I’ve wondered through the years how much impact my lack of nose proportion hurt my chances at opportunities in life. As a senior in high school and upon finishing 4th at the Regional track meet when 3rd would have propelled me on to the state meet in the 3200 meters, could it have been my nose that slowed me down or sped up the girl in front of me? Maybe in that organic chemistry class in college, my B average could have been raised to an A had my parents understood the importance of a correct nose in relation to intellectual strength. Maybe God would not have felt the need to call me into ministry when I had just begun a career in Jr. High English education and was cheerleader sponsor in Medicine Lodge, America, if my nose had been adjusted to fit the expectations of my position. I wonder, perhaps you do as well, would my sermons be shorter if my nose was? Wait for it . . . snort.
My goodness it is sometimes way tempting to find reasons why things haven’t worked out for us the way we may have liked, isn’t it? I am poking fun at my rather dramatic Jr. High years, bless my parents for not sending me to outer-Slobovia during those years, but I’m not certain our attraction toward finding outside reasons for our internal disappointment ever really goes away. Sometimes those reasons are far more justified than my silliness above, and still we must make our way in life and I think try and make peace with who we are, how we’ve been created, and the life experiences that have brought us to this place.
There is a great beauty (far beyond nose length and width) to a life embraced and lived in the midst of the circumstances in which we find ourselves, in which we co-create, in which we respond as best we can given who we are and the resources we have both inside and outside our souls. No one knows the exact journey we each walk, but I am convinced that the image of God lives and breathes and beats in the heart of each one of us – finding our way to simply “show up” as Brene’ Brown invites us to do in our lives, is an act of great courage in and of itself. When we’re willing to show up for ourselves and for those around us it has less to do with any guarantee of success, less to do with any assurance of acceptance, less to do with any promise of ease; and more to do with a willingness to accept and risk loving ourselves and each other into our own peculiar lives and ways of being in the world. I’m want to think that if we loved ourselves and loved our neighbors as ourselves (that sorta has a familiar ring to it) we might have less fear and thereby less verbal and physical and destructive hate that is so readily expressed, and received, and sadly echoed in too many places from too many voices.

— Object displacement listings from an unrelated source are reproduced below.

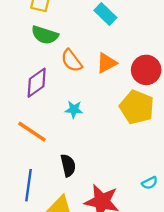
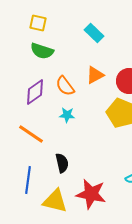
orange semicircle: (72, 61) -> (65, 86), moved

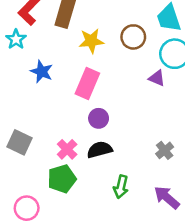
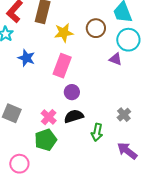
green arrow: (121, 187) -> (97, 132), moved

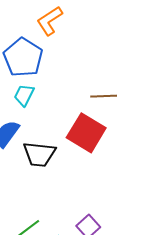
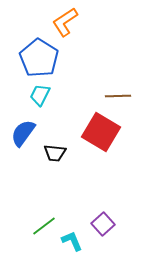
black trapezoid: (39, 154) -> (55, 153), size x0.7

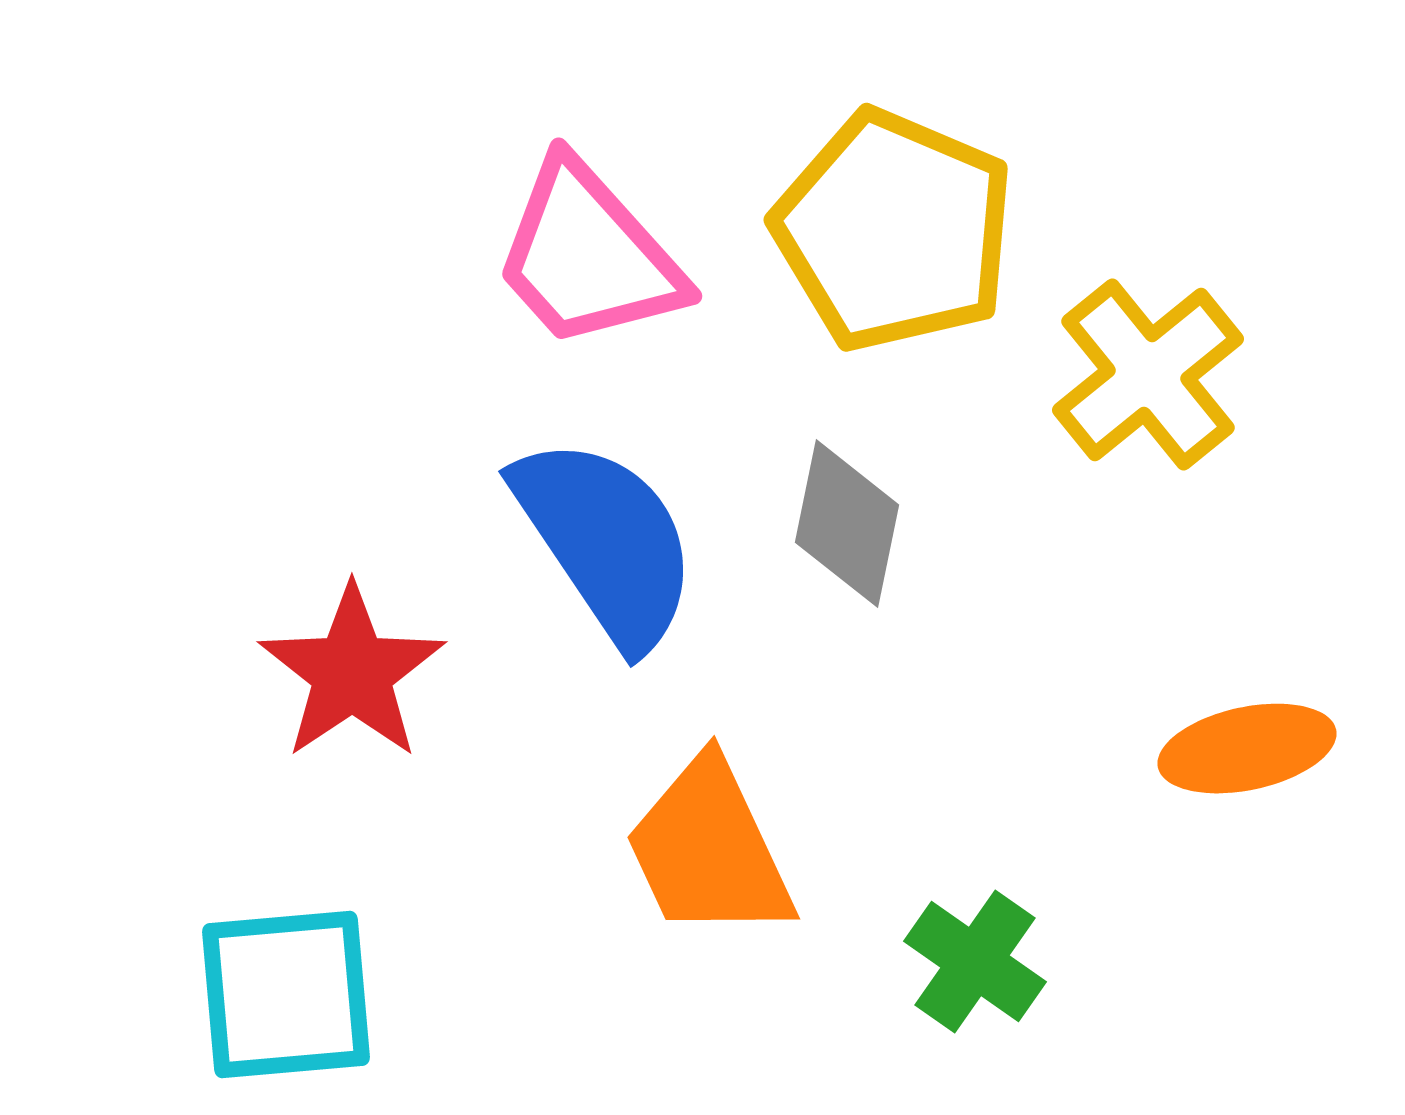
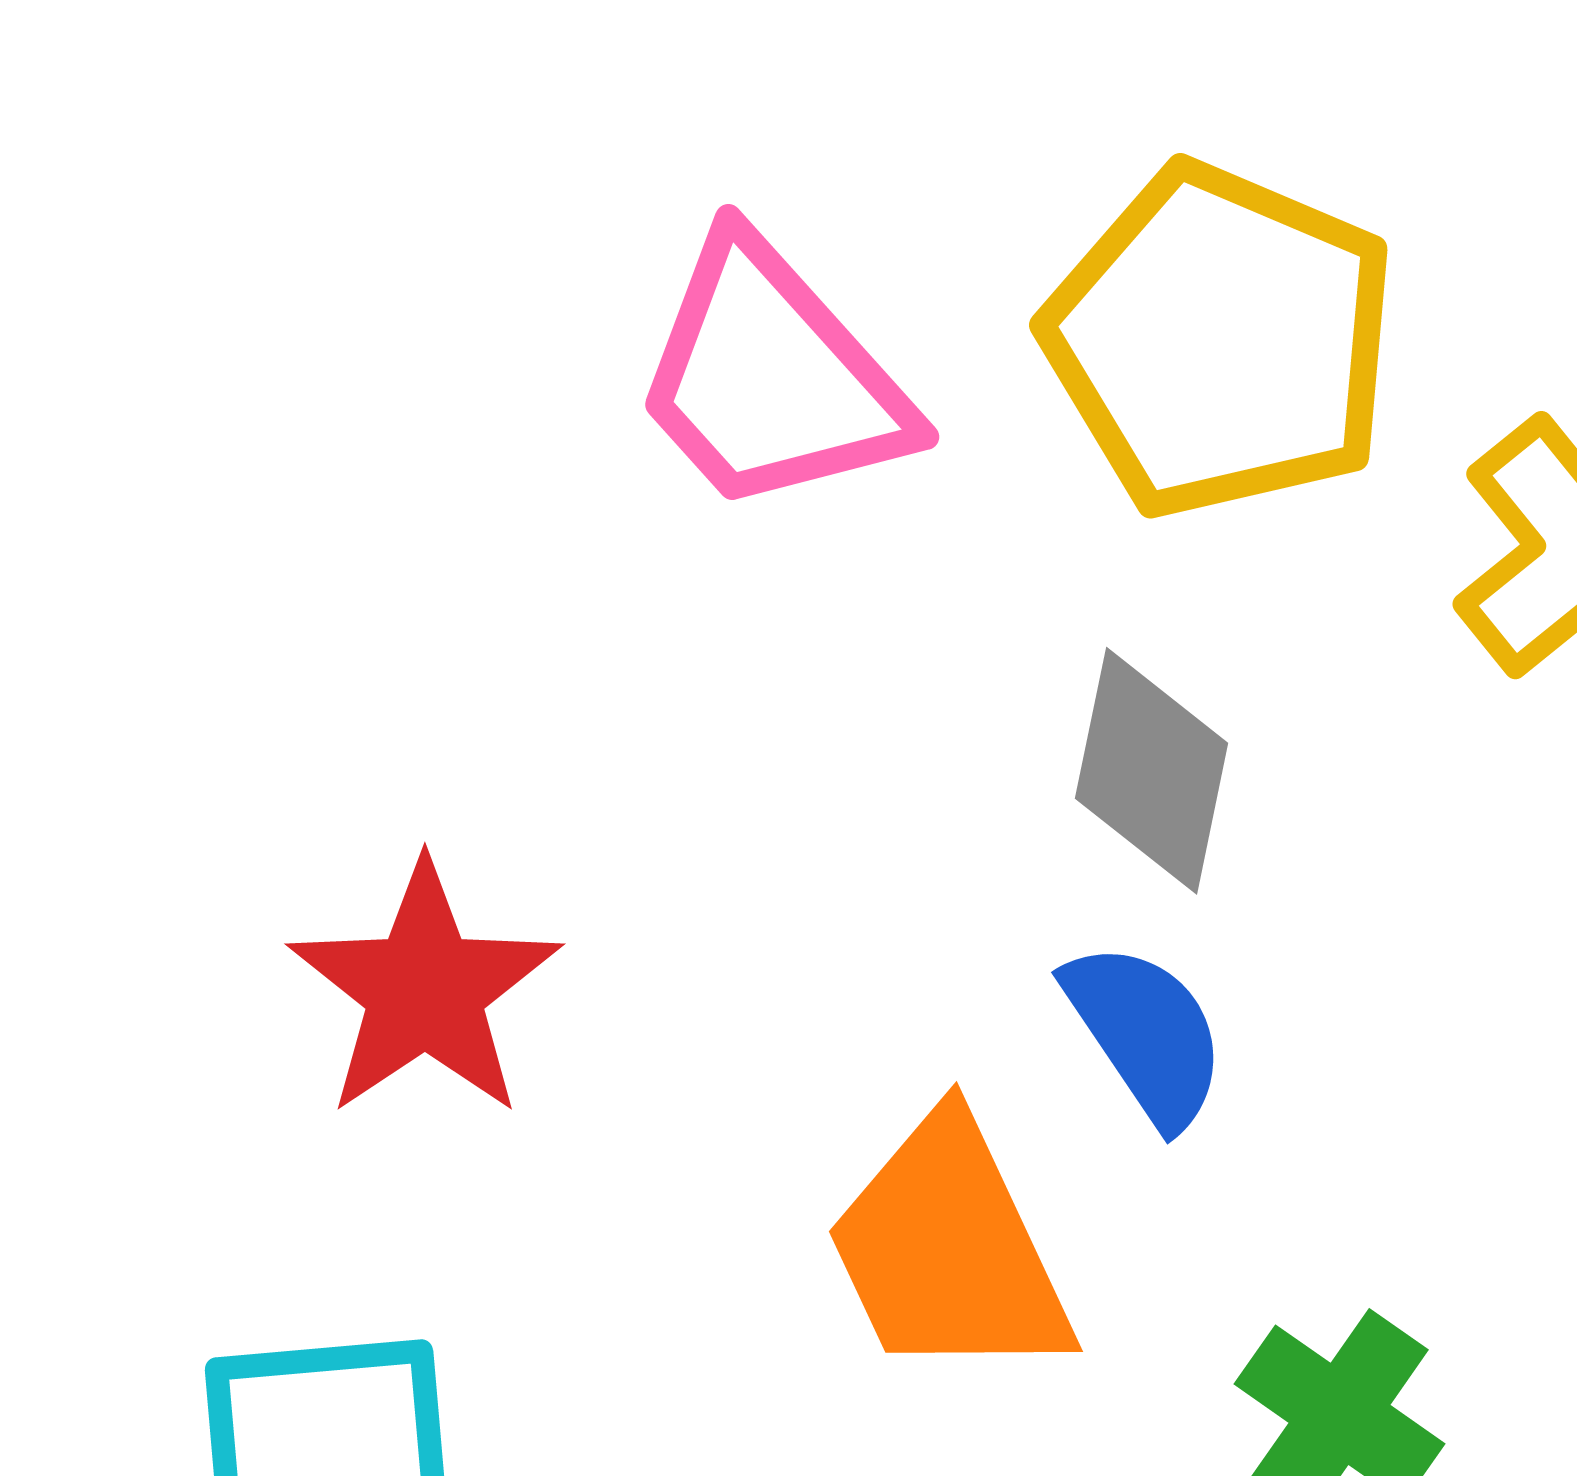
blue semicircle: (606, 542) -> (1146, 1034), moved, size x0.6

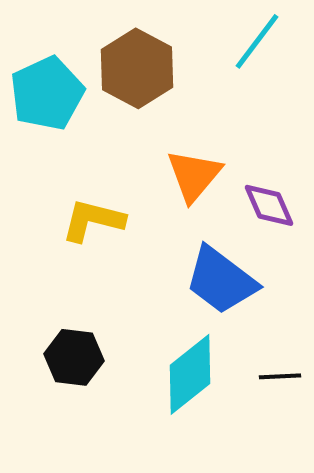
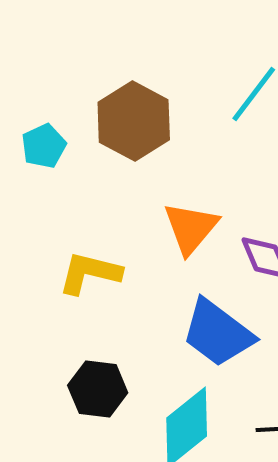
cyan pentagon: (47, 93) -> (44, 146), size x0.6
black hexagon: (74, 357) -> (98, 389), moved

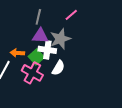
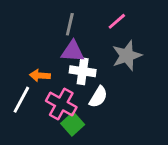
gray star: (60, 39) -> (127, 56), moved
green square: (36, 57) -> (73, 124), moved

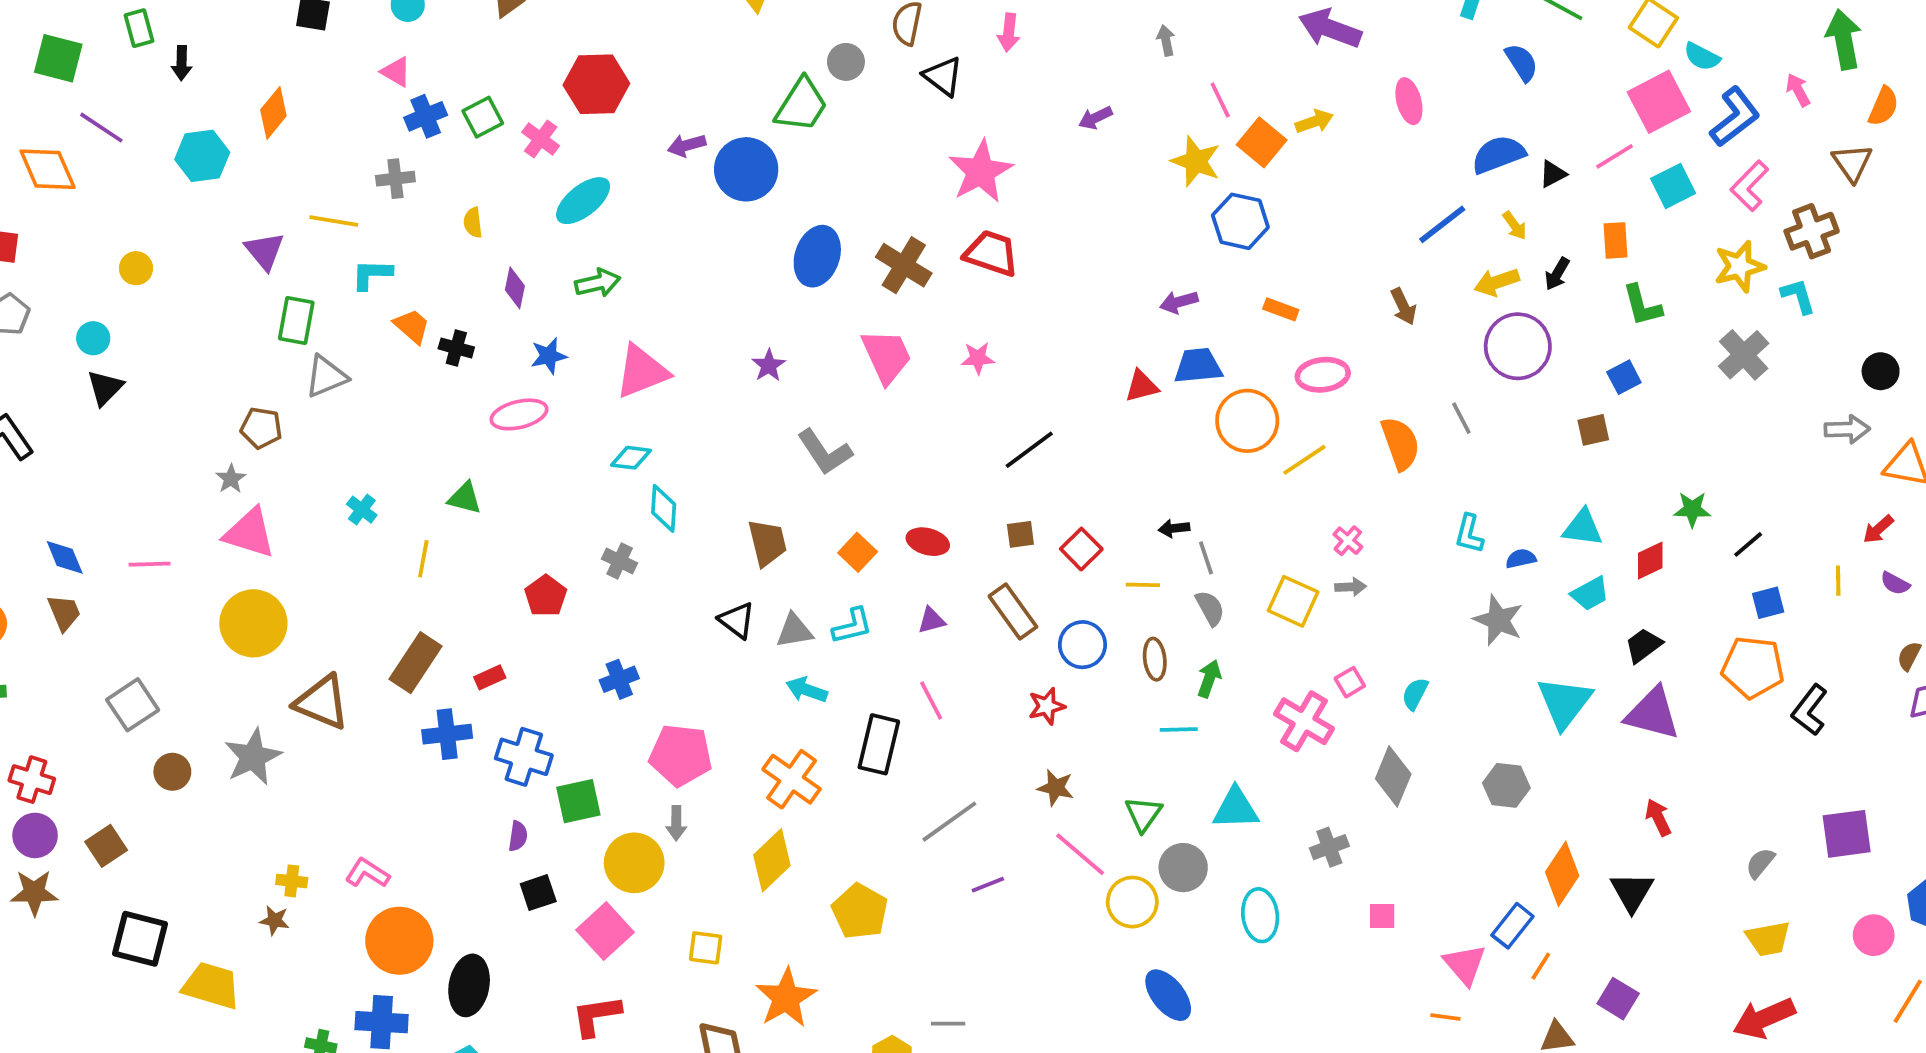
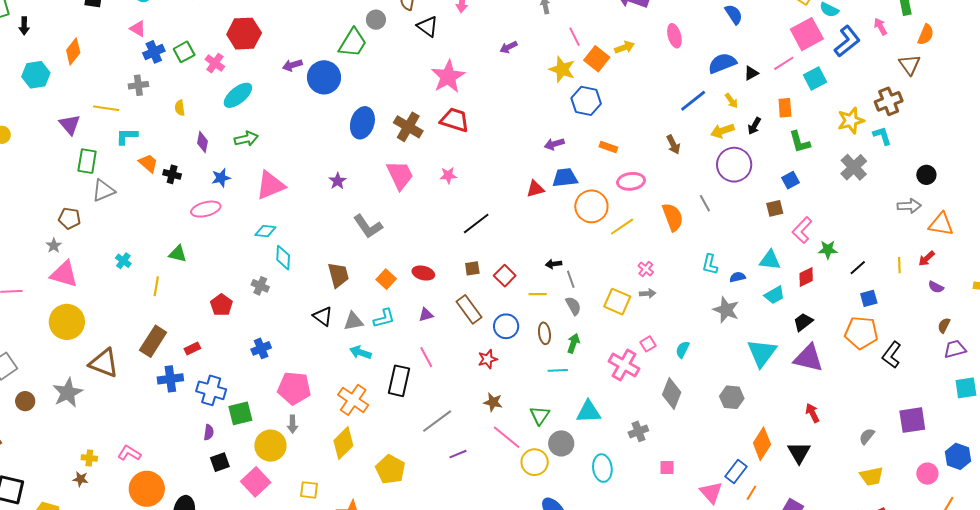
pink L-shape: (1750, 186) -> (802, 230), moved
yellow line: (1838, 581) -> (899, 265), moved

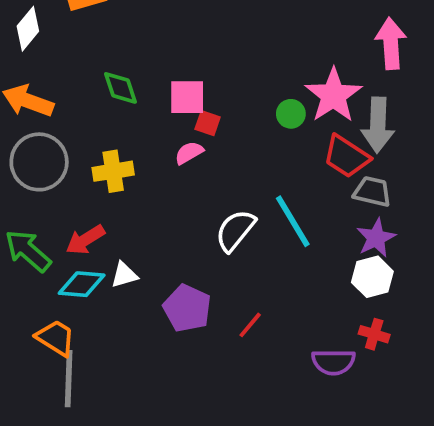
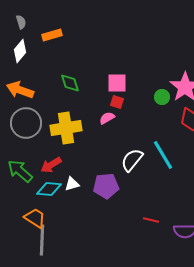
pink square: (187, 97) -> (117, 83), moved
yellow cross: (113, 171) -> (66, 128), size x1.4
purple pentagon: (187, 308) -> (106, 186), moved, turned -30
red line: (250, 325) -> (151, 220), moved, turned 63

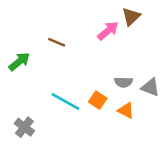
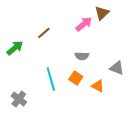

I never have had my nose reapportioned to appropriately fit my face, nor run in any state track meets, nor aced any organic chem. classes, nor preached very many shorter sermons. AND I have had opportunities to meet folks jogging with my dog on the public access path behind my house, and meet folks for whom organic chemistry led them into the medical field who have helped and cared for people I love; and to meet folks who, even when my sermons aren’t shorter, give me a fist bump and a hug or two before heading home for supper and bed on Sunday nights after the 10:45 morning service finally ends. Snort.
Maybe the game doesn’t start with the question if we could change one thing about ourselves what would it be, maybe it starts with the question if we could love something about ourselves better what would that be? If we could make peace with something terribly difficult in our lives what would that be? If we could forgive ourselves or someone else for something we are quite justified in holding onto what would that be? If we could “show up” for ourselves or others when the world tells us it’s better for us to stay less visible, where would we be? Hmmm, more than one question, but I think God’s creative life has way more than one answer, and maybe in a multitude of diverse questions and answers, grace, kindness, and love win!